Poor Ellen, I thought to myself, here is a chance to whine. These rich people have everything—the big houses, the fine river, the view of the hills and trees over in New Jersey, but will she complain?—Not a bit of it. Ellen doesn’t care for scenery, and she finds the Drive windy. She likes her snug, warm rooms, and the neighbours of her own position in life.
We entered a specially grand apartment-house with a marble entrance, and plenty of mirrors and palms, and we went up in the elevator to the seventh story. Ellen pressed a bell, and a maid with her cap over one ear opened the door.
She stared at us, and said no one was up.
Ellen wasn’t surprised. She knew the ways of well-to-do white folks.
“I’ll wait,” she said patiently.
We sat down, and waited and waited. The first to appear was the Boston bull.
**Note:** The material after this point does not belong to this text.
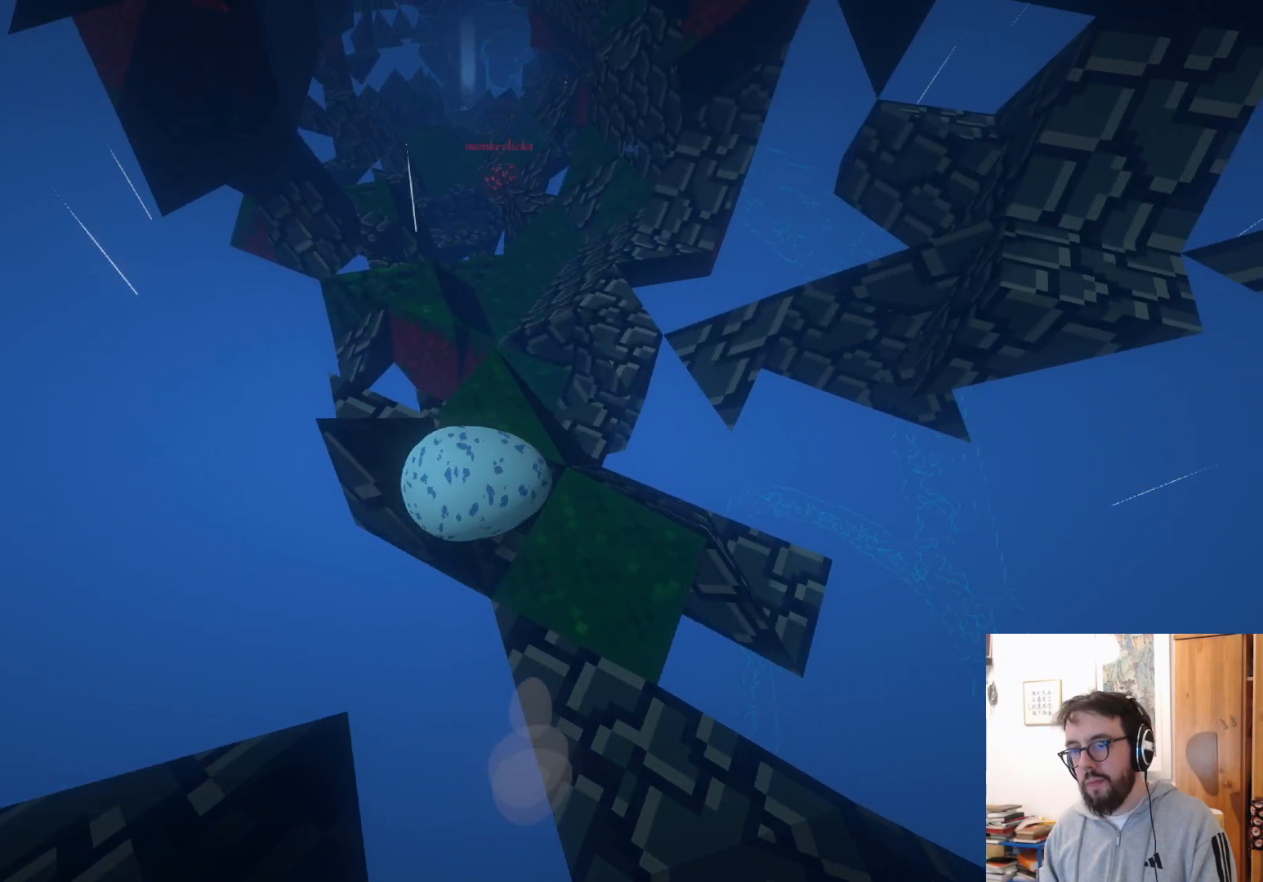
{"buttons": [], "left_stick": "up-left", "right_stick": "center", "events": [[267, "left_stick", "up"], [367, "left_stick", "up-left"]]}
He came yawning out of a bed-room, turned stiff-legged when he smelt me, hipped four times round the swell reception room where we were, then emboldened by my detached air, came up, smelt his collar on my neck, bristled, and closed with me.
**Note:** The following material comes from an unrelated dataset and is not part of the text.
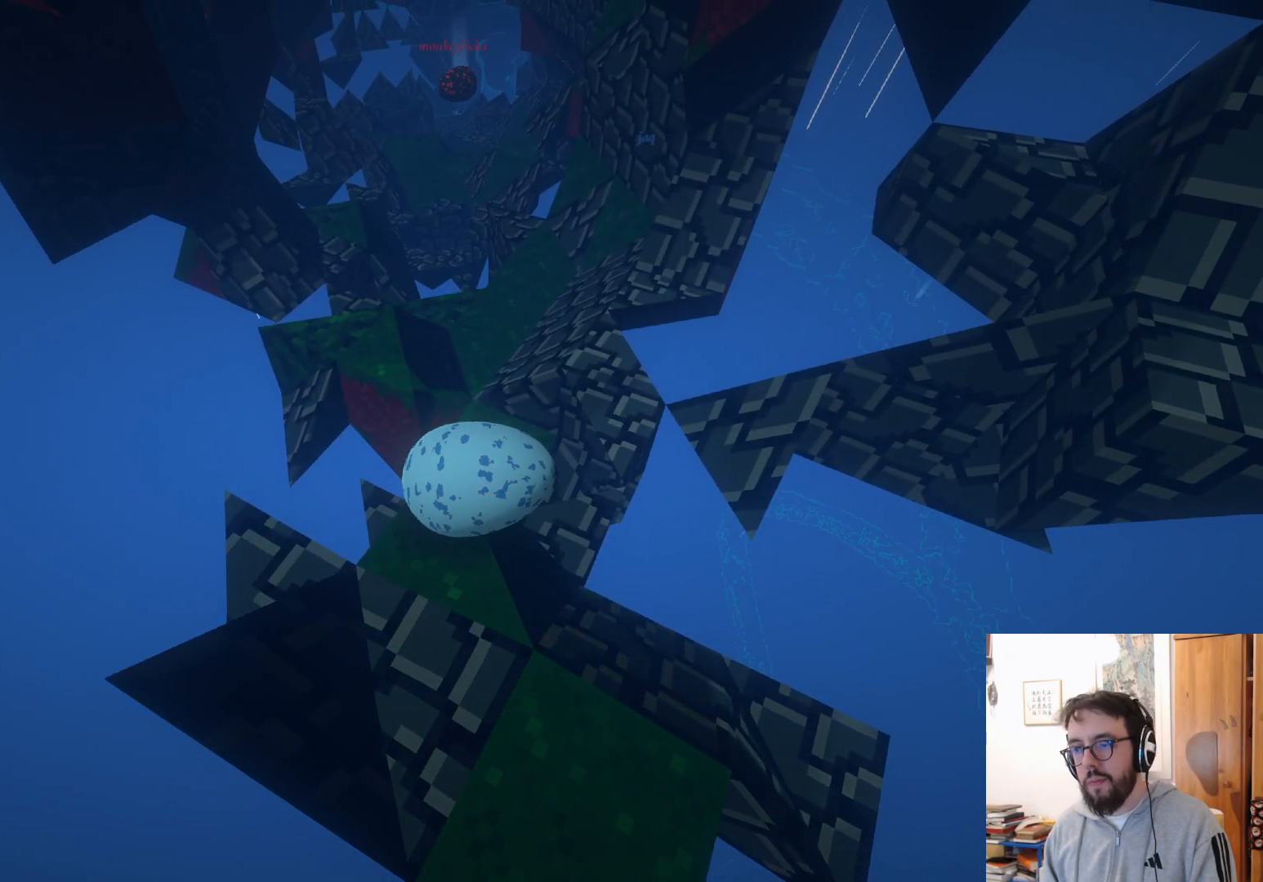
{"buttons": [], "left_stick": "center", "right_stick": "right", "events": [[83, "A", "down"], [167, "left_stick", "up"], [183, "A", "up"], [300, "left_stick", "up-right"], [450, "right_stick", "right"], [467, "left_stick", "center"]]}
As he had too much fat and too little wind, I easily floored him, and such a gurgling—I thought he’d choke to death with rage and fright.
A lovely stout lady in a pretty dressing-gown came flying from one room, and a lean, hard-looking athlete of a man from another.
“Oh! my precious Beanie,” wailed the lady. Really, the New York women do give their dogs sickening names. This fellow, I learned, was Baked Beans, and he had just about as much waist as a bean.